Mr Konkel, do you have a rough idea of how many events the Diehl corporation holds every year? No, no idea. I know no more about that than I no about the total costs of these events. But I made a bet with my boss that we spend around €5 million in this company every year.
And what did he say? "Never!" So I went to the accounts department and asked them to check the corresponding invoices to get some data that was at least reasonably useful. But that didn't help me any further. So I asked my colleagues in our Human Resources department to have a look and see what events they had held.
And what happened? The result was an Excel sheet that was as big as a sheet of wallpaper and the realisation that we reach a figure of €1 million in this area alone. At that, my boss said that I should sort it out. But that was easier said than done, because even after a comprehensive market screening process, we found nothing that would have really made us happy – not a single provider worked with online availabilities, and some of them made my toes curl. So initially I just let the matter rest again. It was only a year later, when a colleague from the personnel department came to me and complained about our participant management and participant administration that I set out to find a solution for this problem at the very least. And that was when we came across one company, but unfortunately its proposal was much too oversized for our purposes.
And that was that for the moment once again? Not quite. A few days later, a man from Meetago called on me and asked why we weren't actually his customers yet. And as we continued to talk, it turned out that participant management is not just integrated into the Meetago MICE solution, but that this participant management is additionally based on the respective company's own technology.
And then the matter was settled? Almost. We said that we would pilot our most important event right now – the annual meeting of the 260 people in the extended management team, who were coming from around the world – and if that worked, then we would roll out Meetago.
Pretty brave. I did have a few gripes in the pit of my stomach. But the entire organisation of all aspects of the meeting went absolutely perfectly and now the HR heads in all our sub-groups want to get Meetago too. For all further training, training courses, seminars, conventions... In short: We are starting with the group-wide rollout now, and in six months I will likely know better whether my €5 million was right. Then we will have complete transparency for the first time.
I'm sure that Meetago did not win you over because of its participant management alone, or because the tool operates with online availabilities. What was it exactly that convinced you? Up to now, we always had to transfer our offer results painstakingly into an Excel sheet in order to be able to compare them at all. But that never really worked. Even if individual chains, like for example Accor, had standardised the way they draw up an offer within the chain, different offers came in time and again, because an additional €6.50 was charged for Wi-Fi here and €5.00 extra for water there, and so on. Not to mention the offers from the various individual hotels.
In contrast, Meetago is a procurement tool that prepares the offers for me in the way that I want them, and most importantly, in a way that makes them comparable. Because the system defines clearly what is included in the delegate rate. Above and beyond this, and this is my pet topic, the bookings are carried out based on my T&Cs. In short, Meetago in my opinion is the most advanced and: It is user-friendly. We have now already begun to send queries for 2017 to the hotel industry. But they start whining about: "So here you come now with yet another tool!"
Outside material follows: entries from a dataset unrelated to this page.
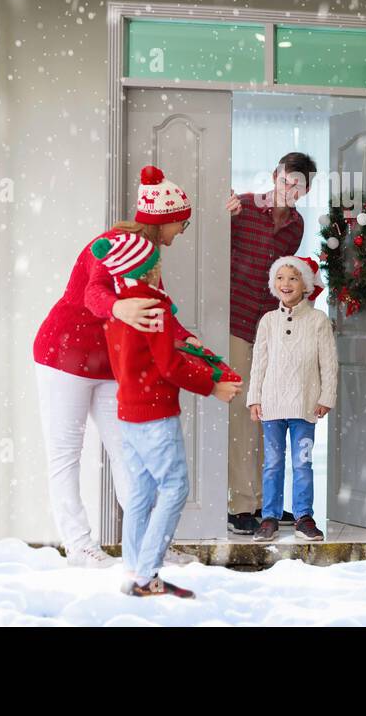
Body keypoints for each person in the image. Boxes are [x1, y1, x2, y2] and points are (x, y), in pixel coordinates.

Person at [31, 165, 202, 568]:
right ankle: (79, 546)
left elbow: (158, 305)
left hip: (107, 365)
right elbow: (93, 292)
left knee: (131, 455)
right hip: (62, 356)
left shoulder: (149, 255)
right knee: (65, 454)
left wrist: (186, 339)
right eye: (183, 223)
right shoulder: (111, 244)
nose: (182, 231)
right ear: (165, 221)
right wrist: (118, 307)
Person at [98, 232, 242, 597]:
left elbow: (145, 354)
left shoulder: (121, 308)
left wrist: (183, 343)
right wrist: (213, 384)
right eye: (155, 261)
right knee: (175, 488)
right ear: (149, 270)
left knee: (141, 491)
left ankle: (133, 567)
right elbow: (169, 366)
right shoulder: (154, 306)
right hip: (155, 416)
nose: (161, 263)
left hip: (128, 414)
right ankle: (147, 576)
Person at [224, 151, 317, 534]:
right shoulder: (243, 207)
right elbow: (214, 249)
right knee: (242, 417)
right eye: (286, 181)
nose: (290, 189)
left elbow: (281, 278)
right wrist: (221, 215)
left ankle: (267, 504)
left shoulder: (296, 225)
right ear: (273, 177)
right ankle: (239, 504)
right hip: (234, 322)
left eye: (299, 185)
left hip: (269, 328)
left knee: (270, 412)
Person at [247, 255, 336, 542]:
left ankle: (303, 517)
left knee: (302, 462)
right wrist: (254, 398)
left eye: (293, 278)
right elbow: (259, 362)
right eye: (281, 278)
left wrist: (326, 396)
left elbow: (329, 363)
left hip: (305, 404)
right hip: (271, 405)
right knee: (272, 462)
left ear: (306, 285)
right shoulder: (269, 321)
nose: (286, 283)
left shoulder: (318, 321)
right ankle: (269, 517)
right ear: (274, 284)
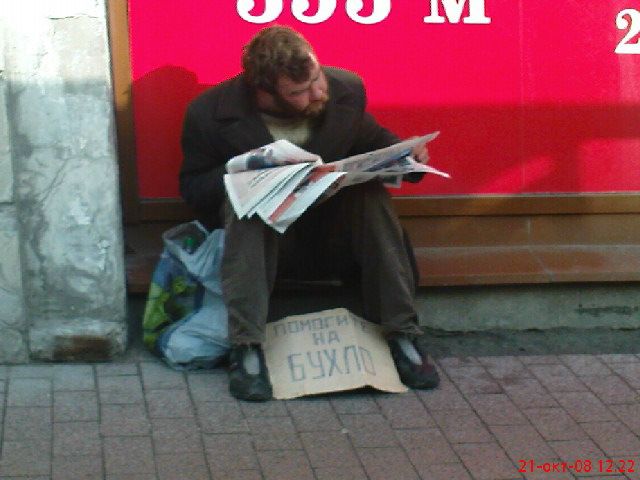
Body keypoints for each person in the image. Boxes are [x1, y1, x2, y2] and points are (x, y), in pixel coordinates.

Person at [180, 25, 440, 401]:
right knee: (244, 205)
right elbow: (193, 190)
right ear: (263, 91)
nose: (318, 92)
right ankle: (247, 347)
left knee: (369, 196)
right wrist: (244, 178)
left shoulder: (344, 89)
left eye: (317, 77)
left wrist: (407, 155)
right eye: (299, 91)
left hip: (334, 239)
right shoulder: (209, 113)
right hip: (267, 246)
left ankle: (402, 334)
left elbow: (373, 139)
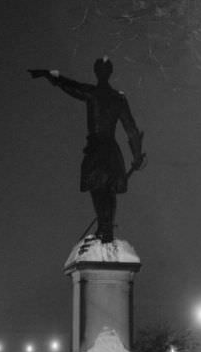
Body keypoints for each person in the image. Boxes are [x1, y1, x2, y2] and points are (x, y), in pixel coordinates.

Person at [29, 58, 145, 243]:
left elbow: (70, 86)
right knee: (108, 191)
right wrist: (137, 155)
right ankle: (105, 228)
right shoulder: (118, 99)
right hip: (111, 150)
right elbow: (131, 129)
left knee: (99, 189)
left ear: (96, 72)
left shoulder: (93, 93)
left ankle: (105, 228)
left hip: (97, 149)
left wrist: (51, 76)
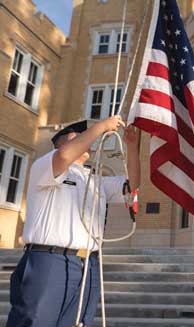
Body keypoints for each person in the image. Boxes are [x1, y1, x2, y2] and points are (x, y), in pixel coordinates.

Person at [7, 116, 141, 327]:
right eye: (75, 135)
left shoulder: (96, 180)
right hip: (50, 260)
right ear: (60, 141)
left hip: (88, 263)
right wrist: (101, 127)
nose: (84, 138)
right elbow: (63, 156)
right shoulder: (47, 165)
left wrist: (132, 148)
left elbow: (132, 184)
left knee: (78, 323)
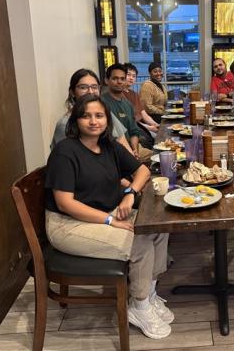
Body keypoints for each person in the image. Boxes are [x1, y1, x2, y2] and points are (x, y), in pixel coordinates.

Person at [46, 94, 173, 339]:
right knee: (140, 242)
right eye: (86, 116)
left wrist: (129, 194)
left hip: (105, 212)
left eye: (99, 115)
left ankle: (149, 293)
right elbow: (65, 203)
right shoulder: (65, 151)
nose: (93, 121)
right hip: (68, 225)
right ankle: (139, 305)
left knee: (157, 227)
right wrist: (110, 221)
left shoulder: (109, 146)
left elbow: (142, 170)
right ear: (76, 120)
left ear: (107, 120)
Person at [50, 68, 131, 153]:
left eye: (94, 87)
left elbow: (123, 142)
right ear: (72, 92)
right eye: (83, 87)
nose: (90, 92)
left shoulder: (104, 113)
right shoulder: (65, 124)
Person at [102, 64, 153, 162]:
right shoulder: (102, 103)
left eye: (122, 79)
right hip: (113, 152)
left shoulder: (128, 105)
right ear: (107, 80)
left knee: (163, 156)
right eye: (115, 78)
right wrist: (130, 153)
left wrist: (135, 150)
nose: (119, 82)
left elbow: (134, 131)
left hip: (133, 148)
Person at [123, 63, 160, 146]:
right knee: (158, 140)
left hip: (142, 126)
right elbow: (130, 122)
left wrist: (156, 124)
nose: (131, 78)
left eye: (134, 76)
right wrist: (148, 127)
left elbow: (144, 114)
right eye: (128, 75)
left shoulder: (134, 94)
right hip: (134, 129)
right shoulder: (119, 95)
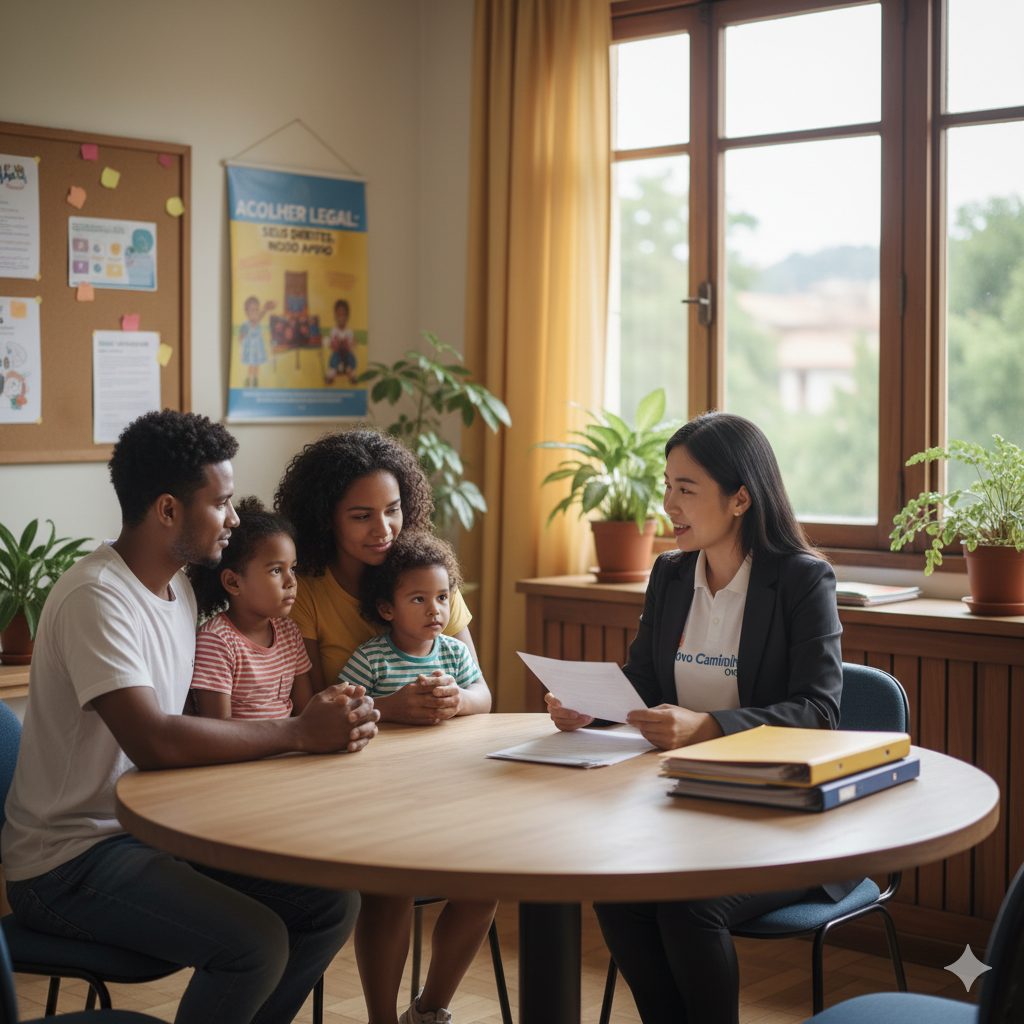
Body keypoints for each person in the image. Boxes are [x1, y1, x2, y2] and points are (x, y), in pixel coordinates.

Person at [2, 410, 379, 1024]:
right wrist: (300, 732)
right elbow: (153, 740)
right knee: (254, 944)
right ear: (169, 510)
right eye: (222, 502)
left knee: (330, 905)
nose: (234, 518)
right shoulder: (96, 598)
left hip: (149, 832)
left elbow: (187, 727)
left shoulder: (178, 589)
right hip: (70, 860)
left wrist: (310, 728)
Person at [546, 411, 852, 1024]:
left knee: (688, 907)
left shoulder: (801, 579)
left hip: (783, 815)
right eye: (667, 485)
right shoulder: (670, 573)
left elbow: (820, 711)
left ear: (740, 498)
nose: (668, 504)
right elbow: (649, 681)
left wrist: (708, 727)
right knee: (620, 896)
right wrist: (595, 704)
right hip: (686, 804)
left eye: (686, 489)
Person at [275, 429, 496, 1024]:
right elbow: (309, 706)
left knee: (487, 881)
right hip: (352, 782)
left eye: (394, 509)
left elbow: (478, 688)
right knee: (391, 879)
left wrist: (455, 701)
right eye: (362, 515)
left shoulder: (426, 574)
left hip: (440, 776)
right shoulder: (307, 590)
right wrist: (389, 708)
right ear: (328, 517)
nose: (383, 528)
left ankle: (429, 1011)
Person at [187, 496, 314, 720]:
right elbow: (218, 732)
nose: (291, 581)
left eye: (293, 568)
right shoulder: (216, 641)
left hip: (292, 750)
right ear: (233, 582)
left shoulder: (290, 633)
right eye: (276, 570)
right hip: (244, 754)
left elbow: (305, 714)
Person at [239, 295, 275, 388]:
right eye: (251, 311)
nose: (254, 313)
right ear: (247, 312)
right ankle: (249, 378)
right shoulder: (245, 324)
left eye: (256, 310)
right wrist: (242, 336)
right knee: (251, 365)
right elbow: (241, 336)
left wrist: (266, 309)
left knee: (257, 364)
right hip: (250, 349)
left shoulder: (257, 322)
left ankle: (255, 379)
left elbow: (259, 317)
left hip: (257, 349)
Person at [325, 299, 357, 384]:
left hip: (347, 353)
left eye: (343, 315)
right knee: (333, 359)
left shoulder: (349, 332)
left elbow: (353, 344)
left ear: (347, 317)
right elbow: (331, 344)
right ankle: (331, 374)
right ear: (335, 317)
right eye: (338, 315)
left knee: (352, 359)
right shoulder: (333, 331)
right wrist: (331, 344)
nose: (341, 318)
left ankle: (352, 374)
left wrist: (352, 344)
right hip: (338, 353)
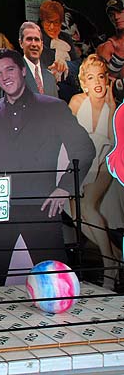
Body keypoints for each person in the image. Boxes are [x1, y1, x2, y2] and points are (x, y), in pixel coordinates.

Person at [0, 48, 95, 287]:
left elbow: (84, 148)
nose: (5, 77)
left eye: (9, 69)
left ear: (23, 70)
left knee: (57, 284)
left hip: (42, 207)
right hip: (1, 209)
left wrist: (64, 188)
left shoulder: (53, 108)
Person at [68, 54, 121, 288]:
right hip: (81, 161)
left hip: (105, 162)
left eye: (101, 76)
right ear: (84, 83)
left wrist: (112, 106)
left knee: (88, 206)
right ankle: (115, 255)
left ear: (107, 79)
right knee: (75, 214)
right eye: (91, 78)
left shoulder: (113, 106)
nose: (97, 82)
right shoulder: (77, 102)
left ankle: (109, 266)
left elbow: (112, 141)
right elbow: (65, 134)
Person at [38, 0, 81, 103]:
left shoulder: (66, 38)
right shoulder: (36, 40)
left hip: (69, 94)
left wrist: (65, 65)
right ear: (42, 22)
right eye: (48, 22)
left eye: (56, 22)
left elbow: (77, 65)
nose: (52, 27)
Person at [19, 21, 59, 97]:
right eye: (29, 39)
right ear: (21, 43)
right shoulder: (13, 75)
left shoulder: (50, 78)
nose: (34, 44)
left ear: (42, 44)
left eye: (37, 40)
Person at [97, 0, 124, 105]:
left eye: (120, 12)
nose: (116, 17)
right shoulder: (107, 47)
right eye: (112, 15)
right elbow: (105, 82)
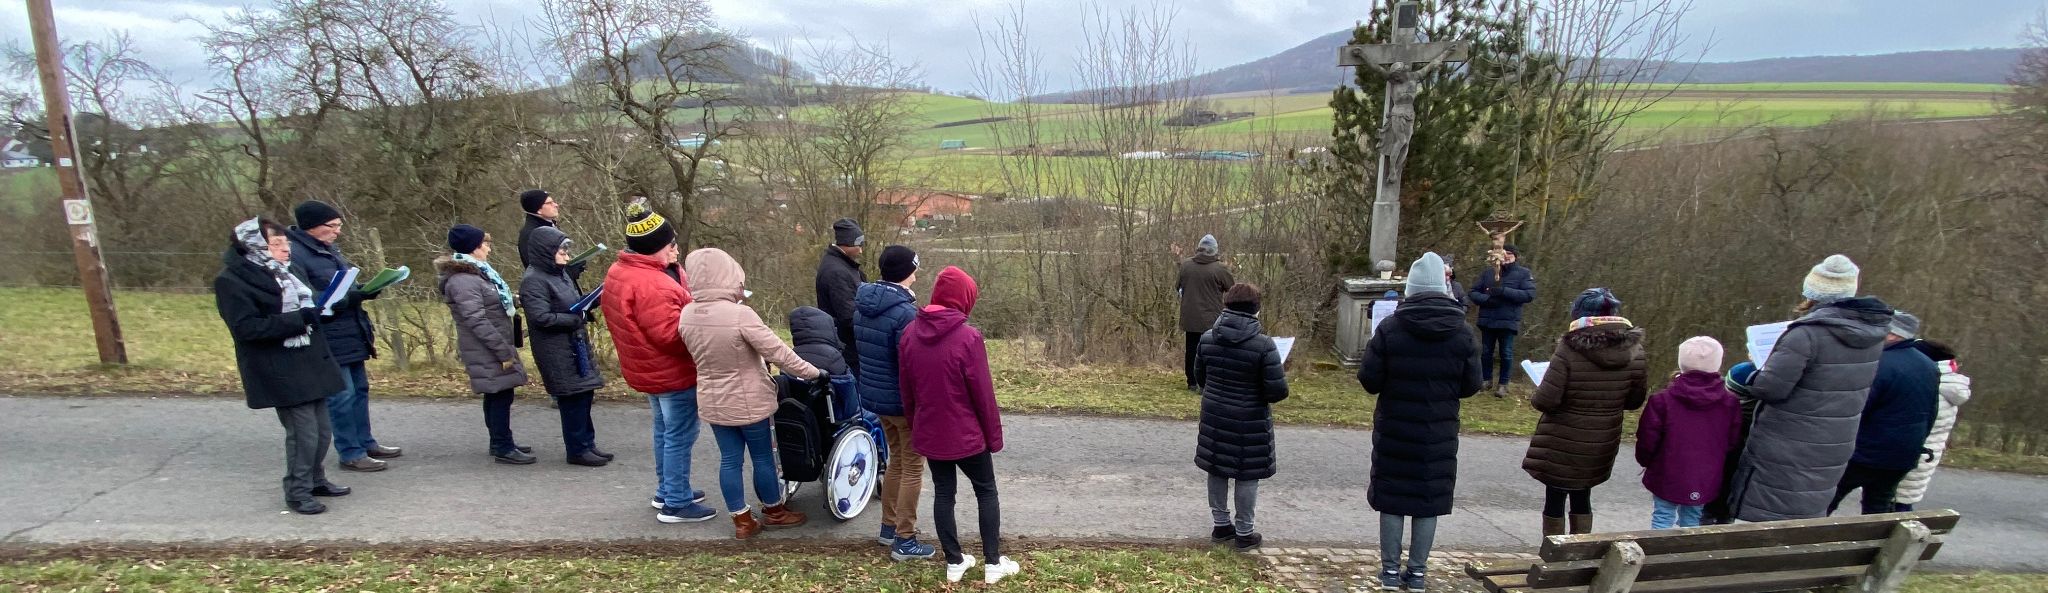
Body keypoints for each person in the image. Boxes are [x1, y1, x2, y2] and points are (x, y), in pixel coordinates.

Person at [1726, 254, 1892, 522]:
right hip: (1834, 444)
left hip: (1787, 444)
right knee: (1805, 515)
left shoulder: (1806, 334)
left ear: (1812, 292)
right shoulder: (1872, 337)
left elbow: (1770, 388)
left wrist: (1756, 371)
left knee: (1763, 514)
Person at [679, 247, 826, 539]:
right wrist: (813, 372)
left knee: (729, 460)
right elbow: (779, 352)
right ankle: (774, 511)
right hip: (749, 400)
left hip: (712, 397)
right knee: (762, 458)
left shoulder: (687, 313)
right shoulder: (739, 315)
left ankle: (742, 521)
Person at [1357, 252, 1482, 593]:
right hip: (1438, 429)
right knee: (1428, 501)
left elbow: (1369, 380)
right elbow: (1471, 385)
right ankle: (1418, 574)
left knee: (1393, 498)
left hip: (1396, 425)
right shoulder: (1462, 332)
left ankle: (1389, 573)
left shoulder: (1390, 327)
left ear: (1409, 288)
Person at [215, 217, 351, 515]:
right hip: (279, 367)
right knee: (303, 434)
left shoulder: (288, 272)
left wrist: (331, 305)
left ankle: (316, 479)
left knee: (323, 430)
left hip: (311, 360)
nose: (285, 249)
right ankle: (297, 491)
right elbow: (247, 328)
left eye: (285, 242)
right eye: (276, 244)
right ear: (254, 246)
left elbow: (312, 304)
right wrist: (300, 319)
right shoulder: (231, 281)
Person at [900, 266, 1022, 585]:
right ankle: (993, 563)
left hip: (932, 434)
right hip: (968, 436)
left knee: (944, 493)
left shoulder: (909, 334)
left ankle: (955, 562)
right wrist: (993, 439)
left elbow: (907, 391)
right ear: (963, 299)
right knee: (986, 492)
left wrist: (917, 428)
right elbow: (983, 395)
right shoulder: (968, 337)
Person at [599, 200, 715, 523]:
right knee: (680, 433)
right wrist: (704, 325)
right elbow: (671, 335)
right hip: (671, 373)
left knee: (664, 431)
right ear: (655, 248)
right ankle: (676, 503)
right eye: (671, 245)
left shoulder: (622, 270)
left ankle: (668, 489)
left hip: (646, 369)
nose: (676, 250)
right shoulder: (653, 284)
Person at [1522, 287, 1647, 537]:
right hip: (1602, 439)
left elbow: (1546, 400)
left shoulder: (1569, 349)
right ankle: (1581, 549)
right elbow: (1634, 401)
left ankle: (1553, 553)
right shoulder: (1635, 353)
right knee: (1583, 495)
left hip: (1562, 438)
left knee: (1554, 498)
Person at [286, 200, 400, 473]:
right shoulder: (296, 255)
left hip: (350, 329)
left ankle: (366, 441)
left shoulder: (327, 249)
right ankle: (350, 451)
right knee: (341, 394)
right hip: (328, 334)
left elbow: (342, 284)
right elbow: (307, 297)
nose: (338, 231)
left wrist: (364, 289)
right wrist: (347, 299)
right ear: (314, 226)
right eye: (333, 226)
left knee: (359, 389)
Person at [853, 245, 937, 561]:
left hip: (877, 399)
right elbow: (913, 364)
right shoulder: (905, 314)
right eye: (914, 268)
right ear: (905, 272)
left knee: (897, 462)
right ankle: (905, 538)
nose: (917, 274)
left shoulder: (864, 305)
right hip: (902, 404)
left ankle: (889, 528)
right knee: (912, 465)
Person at [1193, 283, 1289, 553]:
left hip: (1214, 412)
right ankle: (1244, 531)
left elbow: (1200, 377)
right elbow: (1277, 391)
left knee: (1217, 466)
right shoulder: (1265, 345)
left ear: (1226, 305)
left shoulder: (1207, 338)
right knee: (1247, 473)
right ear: (1256, 310)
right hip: (1250, 417)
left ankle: (1221, 525)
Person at [436, 225, 535, 465]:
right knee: (499, 395)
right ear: (474, 247)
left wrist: (514, 301)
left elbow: (490, 300)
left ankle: (500, 440)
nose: (489, 248)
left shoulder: (478, 273)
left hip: (493, 343)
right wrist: (502, 350)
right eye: (485, 244)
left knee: (499, 393)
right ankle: (502, 446)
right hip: (487, 347)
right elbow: (475, 319)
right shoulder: (463, 280)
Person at [1829, 311, 1939, 516]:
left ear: (1893, 335)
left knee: (1826, 500)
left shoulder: (1878, 363)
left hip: (1866, 452)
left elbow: (1858, 409)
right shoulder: (1929, 365)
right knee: (1878, 507)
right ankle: (1877, 547)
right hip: (1904, 454)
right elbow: (1931, 411)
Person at [518, 225, 610, 467]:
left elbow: (573, 304)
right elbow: (541, 318)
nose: (567, 256)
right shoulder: (533, 280)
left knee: (584, 395)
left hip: (573, 344)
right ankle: (577, 450)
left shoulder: (560, 275)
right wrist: (575, 319)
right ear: (546, 251)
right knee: (572, 399)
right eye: (562, 251)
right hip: (555, 349)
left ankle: (588, 444)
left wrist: (594, 299)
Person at [1636, 337, 1741, 529]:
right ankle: (1686, 555)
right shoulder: (1730, 402)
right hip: (1705, 473)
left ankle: (1658, 553)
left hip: (1667, 470)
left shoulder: (1662, 400)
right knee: (1693, 518)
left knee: (1662, 516)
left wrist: (1646, 461)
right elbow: (1732, 440)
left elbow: (1647, 439)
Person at [1894, 339, 1970, 512]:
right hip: (1926, 455)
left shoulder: (1930, 387)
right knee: (1902, 501)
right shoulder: (1950, 387)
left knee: (1893, 505)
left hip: (1910, 453)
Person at [1468, 245, 1535, 397]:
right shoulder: (1488, 273)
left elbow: (1528, 295)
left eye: (1509, 254)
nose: (1505, 256)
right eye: (1503, 253)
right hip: (1488, 319)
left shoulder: (1523, 274)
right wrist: (1487, 300)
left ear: (1515, 256)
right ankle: (1485, 380)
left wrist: (1504, 291)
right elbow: (1473, 292)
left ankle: (1503, 384)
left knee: (1506, 353)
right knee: (1485, 352)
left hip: (1508, 320)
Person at [1177, 234, 1235, 391]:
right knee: (1211, 351)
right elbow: (1232, 290)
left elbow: (1179, 287)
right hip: (1212, 318)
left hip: (1190, 317)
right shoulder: (1220, 269)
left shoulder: (1186, 266)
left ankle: (1192, 382)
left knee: (1191, 349)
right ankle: (1206, 383)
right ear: (1214, 251)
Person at [816, 218, 867, 373]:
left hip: (847, 345)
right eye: (858, 245)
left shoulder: (841, 266)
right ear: (847, 243)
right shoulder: (837, 272)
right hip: (847, 348)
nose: (861, 250)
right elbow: (848, 316)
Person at [517, 189, 585, 281]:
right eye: (549, 203)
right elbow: (540, 270)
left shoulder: (549, 226)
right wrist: (570, 272)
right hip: (551, 292)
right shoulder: (532, 235)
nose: (556, 205)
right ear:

Is another tool really so bad? Of course, the hotel industry is afraid of losing the direct contact with the guest if conference booking is taking a cue from room booking and now being done via a portal. Above and beyond this, the question of commission pops up time and again too. But seriously: A reasonable commission as an agency fee is completely acceptable, after all. And when individual chains then start to argue that they could save the portal costs if we booked with them directly, I could just simply hit the roof. Because that is not actually true: They have distribution costs without portals too. That means that, in the end, we corporates actually pay the costs anyway.
To conclude, here's a totally different question: Could you also imagine using instant booking? Apart from the fact that I initially thought this was a new type of coffee: That is absolutely the right way. It will come, and then it will be just awesome.
Thank you very much for the interview, Mr Konkel.